Hint: The addition is the sum of given two or more than two numbers, or variables and in addition, if we sum the two or more numbers then we obtain a new frame of the number will be found, also in subtraction which is the minus of given two or more than two numbers, but here comes with the condition that in subtraction the greater number sign represented in the number will stay constant example $2 - 3 = - 1$

Complete step by step answer:
Since given that the equation $5x - \dfrac{1}{3}(x + 1) = 6(x + \dfrac{1}{{30}})$ and we need to find the unknown variable value of the $x$
Starting the simplification using the cross multiplication we get $\dfrac{{3 \times 5x - (x + 1)}}{3} = 6(\dfrac{{30 \times x + 1}}{{30}})$
Now using the multiplication operation, we get $\dfrac{{3 \times 5x - (x + 1)}}{3} = 6(\dfrac{{30 \times x + 1}}{{30}}) \Rightarrow \dfrac{{15x - (x + 1)}}{3} = \dfrac{{180x + 6}}{{30}}$
Now using the subtraction operation, we have $\dfrac{{15x - x - 1}}{3} = \dfrac{{180x + 6}}{{30}} \Rightarrow \dfrac{{14x - 1}}{3} = \dfrac{{180x + 6}}{{30}}$
Again, cross multiplication we have $\dfrac{{14x - 1}}{3} = \dfrac{{180x + 6}}{{30}} \Rightarrow 30(14x - 1) = 3(180x + 6)$
Again, by the multiplication operation, we get $420x - 30 = 540x + 18$
Now Turing the variables on the left-hand side and also the numbers on the right-hand sides we get $420x - 540x = 18 + 30$ (the signs will change)
Now by the subtraction and addition operation, we get $ - 120x = 48$
Hence by division, we get $x = - \dfrac{{48}}{{120}} = - \dfrac{2}{5}$
Thus, we have the unknown variable as $x = - \dfrac{2}{5}$ or $x = - 0.4$

Note:
The other two operations are multiplication and division operations.
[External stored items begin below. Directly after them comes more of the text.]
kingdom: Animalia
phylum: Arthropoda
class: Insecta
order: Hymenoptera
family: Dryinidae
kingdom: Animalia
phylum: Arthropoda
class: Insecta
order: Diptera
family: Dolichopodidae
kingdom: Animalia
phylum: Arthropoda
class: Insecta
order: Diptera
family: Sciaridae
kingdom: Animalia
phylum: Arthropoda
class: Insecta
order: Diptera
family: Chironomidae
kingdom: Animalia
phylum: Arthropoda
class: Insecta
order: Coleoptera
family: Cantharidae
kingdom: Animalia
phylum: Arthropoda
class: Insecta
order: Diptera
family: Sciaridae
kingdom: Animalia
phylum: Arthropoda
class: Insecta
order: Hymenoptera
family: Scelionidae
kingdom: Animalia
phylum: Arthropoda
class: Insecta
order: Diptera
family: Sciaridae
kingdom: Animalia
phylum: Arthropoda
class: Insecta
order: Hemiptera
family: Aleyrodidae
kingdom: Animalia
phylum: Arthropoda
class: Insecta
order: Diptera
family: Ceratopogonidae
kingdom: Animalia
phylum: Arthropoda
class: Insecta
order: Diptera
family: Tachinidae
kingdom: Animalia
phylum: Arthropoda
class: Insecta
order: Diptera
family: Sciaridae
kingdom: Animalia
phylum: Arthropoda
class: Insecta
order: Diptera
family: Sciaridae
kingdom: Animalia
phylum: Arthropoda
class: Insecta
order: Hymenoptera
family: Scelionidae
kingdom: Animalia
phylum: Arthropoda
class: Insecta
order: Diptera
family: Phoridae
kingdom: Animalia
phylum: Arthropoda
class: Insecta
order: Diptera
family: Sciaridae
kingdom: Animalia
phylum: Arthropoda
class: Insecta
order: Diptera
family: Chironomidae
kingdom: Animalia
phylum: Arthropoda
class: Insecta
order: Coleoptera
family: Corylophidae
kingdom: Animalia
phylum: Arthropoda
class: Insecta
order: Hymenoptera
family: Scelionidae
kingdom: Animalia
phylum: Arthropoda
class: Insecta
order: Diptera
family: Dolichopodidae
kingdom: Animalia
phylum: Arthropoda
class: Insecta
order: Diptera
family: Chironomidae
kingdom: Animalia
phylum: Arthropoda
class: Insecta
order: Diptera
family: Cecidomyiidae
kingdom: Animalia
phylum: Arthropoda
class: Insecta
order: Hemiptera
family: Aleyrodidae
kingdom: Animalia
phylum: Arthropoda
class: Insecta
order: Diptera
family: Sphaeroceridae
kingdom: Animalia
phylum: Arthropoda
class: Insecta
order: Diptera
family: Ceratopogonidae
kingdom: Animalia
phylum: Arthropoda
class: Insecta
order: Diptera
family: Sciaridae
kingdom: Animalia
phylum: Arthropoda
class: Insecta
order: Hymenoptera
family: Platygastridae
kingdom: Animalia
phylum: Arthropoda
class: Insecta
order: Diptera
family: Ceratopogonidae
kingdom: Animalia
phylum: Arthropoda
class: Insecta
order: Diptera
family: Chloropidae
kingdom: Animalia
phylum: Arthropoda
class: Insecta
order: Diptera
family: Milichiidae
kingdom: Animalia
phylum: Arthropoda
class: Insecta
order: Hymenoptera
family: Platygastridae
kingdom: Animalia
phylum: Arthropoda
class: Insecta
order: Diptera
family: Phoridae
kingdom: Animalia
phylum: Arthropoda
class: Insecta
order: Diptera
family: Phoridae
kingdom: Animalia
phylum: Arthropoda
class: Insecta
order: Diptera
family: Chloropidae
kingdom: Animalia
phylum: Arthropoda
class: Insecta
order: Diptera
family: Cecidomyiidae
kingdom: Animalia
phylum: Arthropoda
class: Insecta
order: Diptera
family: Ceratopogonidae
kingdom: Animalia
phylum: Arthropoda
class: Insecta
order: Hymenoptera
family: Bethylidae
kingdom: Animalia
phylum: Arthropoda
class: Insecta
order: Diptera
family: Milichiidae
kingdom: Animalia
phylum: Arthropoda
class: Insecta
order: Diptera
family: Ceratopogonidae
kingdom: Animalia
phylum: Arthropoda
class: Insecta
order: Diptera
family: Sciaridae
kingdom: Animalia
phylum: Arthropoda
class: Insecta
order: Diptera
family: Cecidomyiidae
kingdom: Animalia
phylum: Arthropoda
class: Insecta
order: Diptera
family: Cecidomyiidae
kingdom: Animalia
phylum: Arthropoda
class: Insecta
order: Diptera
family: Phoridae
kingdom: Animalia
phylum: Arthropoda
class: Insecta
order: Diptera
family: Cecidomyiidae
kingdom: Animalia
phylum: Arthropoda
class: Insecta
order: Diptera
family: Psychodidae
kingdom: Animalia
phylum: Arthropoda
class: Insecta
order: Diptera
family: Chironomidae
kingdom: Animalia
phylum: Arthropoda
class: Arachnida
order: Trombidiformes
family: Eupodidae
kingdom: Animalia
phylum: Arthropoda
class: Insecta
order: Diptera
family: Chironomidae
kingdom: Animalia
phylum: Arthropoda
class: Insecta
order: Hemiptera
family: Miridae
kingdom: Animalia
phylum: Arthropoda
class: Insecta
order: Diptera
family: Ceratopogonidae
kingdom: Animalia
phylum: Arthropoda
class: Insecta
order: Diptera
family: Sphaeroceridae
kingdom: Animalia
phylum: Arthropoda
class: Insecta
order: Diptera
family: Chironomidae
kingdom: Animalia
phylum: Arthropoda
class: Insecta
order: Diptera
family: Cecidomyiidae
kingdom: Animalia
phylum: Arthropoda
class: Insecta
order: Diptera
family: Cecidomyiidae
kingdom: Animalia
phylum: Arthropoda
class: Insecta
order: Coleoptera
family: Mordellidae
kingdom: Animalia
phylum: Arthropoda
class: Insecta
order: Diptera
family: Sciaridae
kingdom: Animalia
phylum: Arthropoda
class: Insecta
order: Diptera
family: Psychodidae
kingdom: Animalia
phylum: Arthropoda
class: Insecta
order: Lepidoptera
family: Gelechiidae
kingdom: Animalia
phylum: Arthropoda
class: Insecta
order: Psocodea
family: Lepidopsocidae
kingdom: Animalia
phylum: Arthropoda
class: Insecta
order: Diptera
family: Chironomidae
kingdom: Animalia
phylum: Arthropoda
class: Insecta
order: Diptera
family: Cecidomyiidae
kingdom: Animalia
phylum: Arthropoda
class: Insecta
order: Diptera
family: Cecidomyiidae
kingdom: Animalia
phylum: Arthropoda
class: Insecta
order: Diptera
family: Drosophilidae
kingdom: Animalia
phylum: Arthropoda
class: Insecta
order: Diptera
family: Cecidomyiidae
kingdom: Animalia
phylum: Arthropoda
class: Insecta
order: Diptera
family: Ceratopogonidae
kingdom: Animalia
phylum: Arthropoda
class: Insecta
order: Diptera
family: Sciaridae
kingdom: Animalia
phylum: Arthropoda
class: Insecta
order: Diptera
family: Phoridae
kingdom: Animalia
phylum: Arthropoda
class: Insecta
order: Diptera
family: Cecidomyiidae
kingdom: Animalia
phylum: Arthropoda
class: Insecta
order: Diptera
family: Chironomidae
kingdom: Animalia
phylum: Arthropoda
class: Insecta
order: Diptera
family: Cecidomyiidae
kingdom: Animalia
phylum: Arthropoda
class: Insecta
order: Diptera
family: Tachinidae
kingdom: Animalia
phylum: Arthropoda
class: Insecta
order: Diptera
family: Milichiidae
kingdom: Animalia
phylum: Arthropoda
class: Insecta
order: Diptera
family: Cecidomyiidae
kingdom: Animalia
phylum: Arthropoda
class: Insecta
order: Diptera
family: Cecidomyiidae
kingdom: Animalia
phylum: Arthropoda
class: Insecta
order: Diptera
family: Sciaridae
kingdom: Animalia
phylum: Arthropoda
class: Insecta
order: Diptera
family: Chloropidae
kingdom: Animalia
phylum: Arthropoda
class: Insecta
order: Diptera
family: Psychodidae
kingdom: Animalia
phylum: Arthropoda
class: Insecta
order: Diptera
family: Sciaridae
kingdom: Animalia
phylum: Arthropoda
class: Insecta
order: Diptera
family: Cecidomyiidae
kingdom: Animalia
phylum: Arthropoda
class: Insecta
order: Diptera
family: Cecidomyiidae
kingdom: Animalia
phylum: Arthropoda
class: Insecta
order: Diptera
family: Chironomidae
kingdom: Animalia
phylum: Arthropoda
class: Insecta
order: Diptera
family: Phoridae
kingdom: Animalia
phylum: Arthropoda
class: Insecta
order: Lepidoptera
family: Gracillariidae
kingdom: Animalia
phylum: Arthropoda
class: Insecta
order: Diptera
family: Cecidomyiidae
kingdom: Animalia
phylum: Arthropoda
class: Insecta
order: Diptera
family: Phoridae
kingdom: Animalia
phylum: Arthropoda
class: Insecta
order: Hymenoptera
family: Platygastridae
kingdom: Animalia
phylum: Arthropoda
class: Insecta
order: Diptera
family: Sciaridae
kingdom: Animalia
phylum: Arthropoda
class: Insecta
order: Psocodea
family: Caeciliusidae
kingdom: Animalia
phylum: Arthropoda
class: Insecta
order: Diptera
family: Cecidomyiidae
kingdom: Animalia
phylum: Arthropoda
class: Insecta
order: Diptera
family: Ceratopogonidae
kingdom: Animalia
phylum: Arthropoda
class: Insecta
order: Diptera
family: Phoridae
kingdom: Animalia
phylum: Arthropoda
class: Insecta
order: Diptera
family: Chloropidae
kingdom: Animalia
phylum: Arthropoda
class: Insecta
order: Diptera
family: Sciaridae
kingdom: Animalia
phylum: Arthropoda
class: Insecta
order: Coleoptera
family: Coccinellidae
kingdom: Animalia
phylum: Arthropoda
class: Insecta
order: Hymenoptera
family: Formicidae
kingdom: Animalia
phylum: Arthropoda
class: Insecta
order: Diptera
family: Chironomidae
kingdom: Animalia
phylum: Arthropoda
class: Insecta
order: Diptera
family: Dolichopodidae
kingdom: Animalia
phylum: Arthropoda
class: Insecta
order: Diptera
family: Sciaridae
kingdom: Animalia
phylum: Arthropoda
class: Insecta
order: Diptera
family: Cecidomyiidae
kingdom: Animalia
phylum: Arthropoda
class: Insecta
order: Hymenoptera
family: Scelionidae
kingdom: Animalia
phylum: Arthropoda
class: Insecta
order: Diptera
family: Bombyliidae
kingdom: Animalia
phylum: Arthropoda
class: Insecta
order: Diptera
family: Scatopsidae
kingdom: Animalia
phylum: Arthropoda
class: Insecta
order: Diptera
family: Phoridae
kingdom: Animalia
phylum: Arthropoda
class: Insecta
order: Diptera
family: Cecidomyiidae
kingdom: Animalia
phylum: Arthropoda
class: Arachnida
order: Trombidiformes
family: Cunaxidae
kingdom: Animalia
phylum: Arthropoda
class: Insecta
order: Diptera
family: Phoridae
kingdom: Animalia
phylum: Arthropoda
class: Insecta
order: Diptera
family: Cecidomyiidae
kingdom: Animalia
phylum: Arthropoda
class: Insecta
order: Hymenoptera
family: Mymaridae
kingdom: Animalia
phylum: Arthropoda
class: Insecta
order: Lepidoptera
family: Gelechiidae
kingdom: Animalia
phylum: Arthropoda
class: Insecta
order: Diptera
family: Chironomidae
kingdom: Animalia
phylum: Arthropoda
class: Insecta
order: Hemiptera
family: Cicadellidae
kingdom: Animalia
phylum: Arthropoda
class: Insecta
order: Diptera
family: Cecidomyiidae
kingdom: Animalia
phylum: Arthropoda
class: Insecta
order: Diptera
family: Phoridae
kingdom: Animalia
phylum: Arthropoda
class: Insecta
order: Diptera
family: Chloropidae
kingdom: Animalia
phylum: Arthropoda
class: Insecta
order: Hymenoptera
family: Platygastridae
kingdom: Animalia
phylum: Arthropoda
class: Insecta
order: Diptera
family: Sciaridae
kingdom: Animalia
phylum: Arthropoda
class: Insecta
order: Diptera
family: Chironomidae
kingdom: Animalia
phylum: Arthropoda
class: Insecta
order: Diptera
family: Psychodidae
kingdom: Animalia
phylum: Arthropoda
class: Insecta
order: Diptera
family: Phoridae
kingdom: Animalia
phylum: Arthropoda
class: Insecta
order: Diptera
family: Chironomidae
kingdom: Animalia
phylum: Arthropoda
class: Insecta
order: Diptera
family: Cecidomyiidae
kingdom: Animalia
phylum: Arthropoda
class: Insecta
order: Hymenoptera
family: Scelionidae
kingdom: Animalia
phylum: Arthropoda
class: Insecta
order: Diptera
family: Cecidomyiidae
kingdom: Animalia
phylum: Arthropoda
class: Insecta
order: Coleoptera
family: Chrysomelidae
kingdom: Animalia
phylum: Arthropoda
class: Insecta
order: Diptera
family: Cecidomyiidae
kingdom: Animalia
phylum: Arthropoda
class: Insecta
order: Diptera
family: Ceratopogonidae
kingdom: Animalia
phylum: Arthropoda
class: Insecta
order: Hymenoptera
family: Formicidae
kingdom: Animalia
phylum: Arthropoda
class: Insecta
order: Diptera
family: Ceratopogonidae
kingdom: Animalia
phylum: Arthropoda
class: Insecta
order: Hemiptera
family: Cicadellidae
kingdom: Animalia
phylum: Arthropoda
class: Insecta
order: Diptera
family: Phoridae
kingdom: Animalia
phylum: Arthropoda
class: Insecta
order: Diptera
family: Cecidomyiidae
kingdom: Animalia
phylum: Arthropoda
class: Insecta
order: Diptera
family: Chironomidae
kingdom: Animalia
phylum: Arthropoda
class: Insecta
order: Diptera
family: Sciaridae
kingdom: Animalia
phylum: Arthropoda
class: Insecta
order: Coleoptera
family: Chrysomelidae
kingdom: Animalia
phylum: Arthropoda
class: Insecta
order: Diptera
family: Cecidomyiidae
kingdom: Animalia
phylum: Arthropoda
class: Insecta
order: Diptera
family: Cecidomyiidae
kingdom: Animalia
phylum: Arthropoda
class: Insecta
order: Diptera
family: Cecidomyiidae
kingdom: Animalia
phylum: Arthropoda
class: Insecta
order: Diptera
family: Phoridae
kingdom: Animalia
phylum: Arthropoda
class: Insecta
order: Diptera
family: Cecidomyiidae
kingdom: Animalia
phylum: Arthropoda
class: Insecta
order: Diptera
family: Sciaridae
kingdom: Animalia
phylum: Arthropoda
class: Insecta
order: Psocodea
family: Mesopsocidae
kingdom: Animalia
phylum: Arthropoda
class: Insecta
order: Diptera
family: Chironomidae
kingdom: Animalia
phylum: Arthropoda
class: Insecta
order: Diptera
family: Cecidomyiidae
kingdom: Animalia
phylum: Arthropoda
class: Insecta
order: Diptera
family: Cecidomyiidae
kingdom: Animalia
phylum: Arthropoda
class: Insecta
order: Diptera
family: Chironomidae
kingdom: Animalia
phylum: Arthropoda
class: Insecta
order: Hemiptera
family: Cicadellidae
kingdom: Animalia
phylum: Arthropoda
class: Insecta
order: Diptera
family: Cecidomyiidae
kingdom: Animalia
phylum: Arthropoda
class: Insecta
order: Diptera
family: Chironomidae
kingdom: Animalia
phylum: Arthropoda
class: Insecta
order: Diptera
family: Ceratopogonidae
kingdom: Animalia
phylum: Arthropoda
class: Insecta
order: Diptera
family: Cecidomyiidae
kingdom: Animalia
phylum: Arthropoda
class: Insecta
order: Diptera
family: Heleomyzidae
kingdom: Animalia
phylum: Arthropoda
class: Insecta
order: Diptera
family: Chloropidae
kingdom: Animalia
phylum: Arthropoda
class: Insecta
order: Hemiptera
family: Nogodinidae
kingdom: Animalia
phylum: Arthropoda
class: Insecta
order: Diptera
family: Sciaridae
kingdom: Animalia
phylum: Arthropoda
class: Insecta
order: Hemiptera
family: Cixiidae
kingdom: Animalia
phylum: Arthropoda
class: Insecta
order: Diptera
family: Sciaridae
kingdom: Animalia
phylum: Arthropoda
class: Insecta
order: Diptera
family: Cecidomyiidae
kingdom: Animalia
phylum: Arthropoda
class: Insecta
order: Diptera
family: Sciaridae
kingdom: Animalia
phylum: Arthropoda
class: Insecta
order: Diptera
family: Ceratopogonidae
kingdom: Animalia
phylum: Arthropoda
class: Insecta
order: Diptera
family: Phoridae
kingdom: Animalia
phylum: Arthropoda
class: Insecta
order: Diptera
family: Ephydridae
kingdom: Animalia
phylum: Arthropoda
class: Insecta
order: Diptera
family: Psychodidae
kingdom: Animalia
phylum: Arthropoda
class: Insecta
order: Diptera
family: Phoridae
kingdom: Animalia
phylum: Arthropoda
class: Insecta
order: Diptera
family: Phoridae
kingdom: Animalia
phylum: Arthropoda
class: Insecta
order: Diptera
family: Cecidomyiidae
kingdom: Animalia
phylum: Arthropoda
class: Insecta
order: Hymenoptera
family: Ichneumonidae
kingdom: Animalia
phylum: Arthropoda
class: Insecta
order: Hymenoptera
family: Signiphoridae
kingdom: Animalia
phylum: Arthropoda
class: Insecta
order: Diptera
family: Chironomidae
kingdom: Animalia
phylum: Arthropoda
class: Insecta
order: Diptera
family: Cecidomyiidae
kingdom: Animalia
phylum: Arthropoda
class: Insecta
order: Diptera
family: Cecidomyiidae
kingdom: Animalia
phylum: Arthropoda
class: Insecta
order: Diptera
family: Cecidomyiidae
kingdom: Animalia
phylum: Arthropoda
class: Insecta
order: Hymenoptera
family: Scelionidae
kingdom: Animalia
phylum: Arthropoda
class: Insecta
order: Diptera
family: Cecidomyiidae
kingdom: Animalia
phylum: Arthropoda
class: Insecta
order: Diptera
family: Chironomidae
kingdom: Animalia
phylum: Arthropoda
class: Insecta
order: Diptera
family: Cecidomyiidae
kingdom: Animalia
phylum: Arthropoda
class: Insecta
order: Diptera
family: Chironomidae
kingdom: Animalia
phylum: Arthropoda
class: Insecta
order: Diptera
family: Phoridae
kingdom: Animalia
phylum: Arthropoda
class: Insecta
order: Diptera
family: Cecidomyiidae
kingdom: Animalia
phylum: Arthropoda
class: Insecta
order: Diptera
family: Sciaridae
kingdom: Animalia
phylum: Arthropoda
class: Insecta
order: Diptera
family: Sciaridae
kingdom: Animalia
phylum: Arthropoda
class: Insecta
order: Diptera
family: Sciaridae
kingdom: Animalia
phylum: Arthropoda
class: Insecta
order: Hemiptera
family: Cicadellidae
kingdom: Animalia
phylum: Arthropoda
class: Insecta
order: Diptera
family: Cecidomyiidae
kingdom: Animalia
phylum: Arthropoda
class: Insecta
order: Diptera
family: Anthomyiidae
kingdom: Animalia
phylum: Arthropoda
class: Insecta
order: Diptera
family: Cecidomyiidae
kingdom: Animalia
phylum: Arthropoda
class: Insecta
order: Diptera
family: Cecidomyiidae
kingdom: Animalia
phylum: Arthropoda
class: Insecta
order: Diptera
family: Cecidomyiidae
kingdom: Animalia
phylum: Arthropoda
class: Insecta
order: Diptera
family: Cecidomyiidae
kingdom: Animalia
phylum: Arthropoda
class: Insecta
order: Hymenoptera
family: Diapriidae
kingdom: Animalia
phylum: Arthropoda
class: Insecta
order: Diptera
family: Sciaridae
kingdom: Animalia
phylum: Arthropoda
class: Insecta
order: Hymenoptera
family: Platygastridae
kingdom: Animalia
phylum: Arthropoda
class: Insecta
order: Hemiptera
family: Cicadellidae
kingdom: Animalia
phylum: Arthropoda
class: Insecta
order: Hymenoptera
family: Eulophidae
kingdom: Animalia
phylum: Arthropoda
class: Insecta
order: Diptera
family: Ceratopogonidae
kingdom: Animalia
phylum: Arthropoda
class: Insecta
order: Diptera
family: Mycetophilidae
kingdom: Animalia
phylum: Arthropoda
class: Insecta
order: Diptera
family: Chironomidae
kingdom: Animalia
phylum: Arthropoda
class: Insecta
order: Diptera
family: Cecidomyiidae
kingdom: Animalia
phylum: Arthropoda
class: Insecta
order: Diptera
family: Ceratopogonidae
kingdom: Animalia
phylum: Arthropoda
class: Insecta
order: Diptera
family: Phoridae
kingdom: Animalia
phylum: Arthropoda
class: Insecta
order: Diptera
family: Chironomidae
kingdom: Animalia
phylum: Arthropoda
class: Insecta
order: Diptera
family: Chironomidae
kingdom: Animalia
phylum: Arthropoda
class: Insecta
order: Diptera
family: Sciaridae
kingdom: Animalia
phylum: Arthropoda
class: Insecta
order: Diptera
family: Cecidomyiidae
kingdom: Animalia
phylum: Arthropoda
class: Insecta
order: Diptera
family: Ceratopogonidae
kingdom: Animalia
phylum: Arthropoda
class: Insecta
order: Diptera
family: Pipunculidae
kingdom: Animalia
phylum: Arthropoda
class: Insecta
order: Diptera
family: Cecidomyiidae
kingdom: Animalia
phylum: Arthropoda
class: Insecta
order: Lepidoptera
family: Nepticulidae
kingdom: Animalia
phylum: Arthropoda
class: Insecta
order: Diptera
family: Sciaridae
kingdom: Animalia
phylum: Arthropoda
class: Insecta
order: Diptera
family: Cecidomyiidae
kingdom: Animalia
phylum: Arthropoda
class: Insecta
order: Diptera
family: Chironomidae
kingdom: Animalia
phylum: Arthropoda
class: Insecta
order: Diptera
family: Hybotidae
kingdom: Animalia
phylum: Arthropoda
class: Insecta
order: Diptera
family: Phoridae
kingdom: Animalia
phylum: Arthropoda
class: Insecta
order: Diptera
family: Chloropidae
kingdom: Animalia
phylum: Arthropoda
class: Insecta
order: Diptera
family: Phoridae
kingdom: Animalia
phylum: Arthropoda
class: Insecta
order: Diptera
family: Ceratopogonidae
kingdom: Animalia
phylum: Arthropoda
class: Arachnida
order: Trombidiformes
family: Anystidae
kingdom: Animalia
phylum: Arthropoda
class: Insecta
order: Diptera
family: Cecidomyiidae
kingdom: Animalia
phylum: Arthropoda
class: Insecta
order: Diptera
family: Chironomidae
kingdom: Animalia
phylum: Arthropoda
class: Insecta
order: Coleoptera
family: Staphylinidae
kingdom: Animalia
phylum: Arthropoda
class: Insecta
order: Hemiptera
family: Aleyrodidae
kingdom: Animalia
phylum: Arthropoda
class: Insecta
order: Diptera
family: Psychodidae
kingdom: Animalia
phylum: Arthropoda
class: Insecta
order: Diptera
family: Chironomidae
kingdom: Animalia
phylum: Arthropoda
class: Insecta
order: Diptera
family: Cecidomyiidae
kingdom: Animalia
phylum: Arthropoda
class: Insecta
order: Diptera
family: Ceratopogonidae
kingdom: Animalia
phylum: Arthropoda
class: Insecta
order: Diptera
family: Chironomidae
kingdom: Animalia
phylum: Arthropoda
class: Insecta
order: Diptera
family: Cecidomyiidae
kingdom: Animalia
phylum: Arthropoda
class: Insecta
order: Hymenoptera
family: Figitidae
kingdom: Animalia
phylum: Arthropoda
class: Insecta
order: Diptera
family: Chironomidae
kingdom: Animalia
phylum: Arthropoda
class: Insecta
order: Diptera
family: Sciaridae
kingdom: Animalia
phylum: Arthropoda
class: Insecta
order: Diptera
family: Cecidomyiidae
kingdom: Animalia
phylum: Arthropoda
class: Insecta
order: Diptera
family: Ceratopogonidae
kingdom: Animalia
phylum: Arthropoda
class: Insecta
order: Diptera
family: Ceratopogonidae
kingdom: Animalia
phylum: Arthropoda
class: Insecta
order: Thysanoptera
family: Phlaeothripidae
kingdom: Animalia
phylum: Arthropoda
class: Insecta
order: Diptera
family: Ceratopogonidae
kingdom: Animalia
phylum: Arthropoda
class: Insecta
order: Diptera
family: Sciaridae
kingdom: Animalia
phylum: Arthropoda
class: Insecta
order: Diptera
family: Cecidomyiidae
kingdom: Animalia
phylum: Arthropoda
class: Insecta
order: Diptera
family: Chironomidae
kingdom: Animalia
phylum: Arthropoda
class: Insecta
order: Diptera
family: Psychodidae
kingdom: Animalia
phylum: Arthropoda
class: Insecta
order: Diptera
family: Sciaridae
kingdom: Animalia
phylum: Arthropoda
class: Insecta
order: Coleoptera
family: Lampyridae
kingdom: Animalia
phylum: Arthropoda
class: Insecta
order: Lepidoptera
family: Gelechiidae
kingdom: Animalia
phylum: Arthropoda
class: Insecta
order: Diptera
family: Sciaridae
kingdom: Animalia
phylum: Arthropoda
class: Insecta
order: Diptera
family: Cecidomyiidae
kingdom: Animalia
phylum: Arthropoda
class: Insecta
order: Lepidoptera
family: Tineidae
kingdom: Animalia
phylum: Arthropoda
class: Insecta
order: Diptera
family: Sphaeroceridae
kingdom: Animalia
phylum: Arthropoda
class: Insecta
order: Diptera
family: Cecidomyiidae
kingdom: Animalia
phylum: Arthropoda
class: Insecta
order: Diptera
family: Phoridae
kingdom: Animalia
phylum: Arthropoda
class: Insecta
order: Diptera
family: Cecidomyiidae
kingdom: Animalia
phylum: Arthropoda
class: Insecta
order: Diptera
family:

Since multiplicand refers to the number multiplied. Also, a multiplier refers to multiplying the first number. Have a look at an example; while multiplying $5 \times 7$the number $5$ is called the multiplicand and the number $7$ is called the multiplier. Like $2 \times 3 = 6$ or which can be also expressed in the form of $2 + 2 + 2(3times)$
The process of the inverse of the multiplication method is called division. Like $x \times y = z$is multiplication thus the division sees as $x = \dfrac{z}{y}$. Like $x = - \dfrac{{48}}{{120}} = - \dfrac{2}{5}$
Hence using simple operations, we solved the given problem.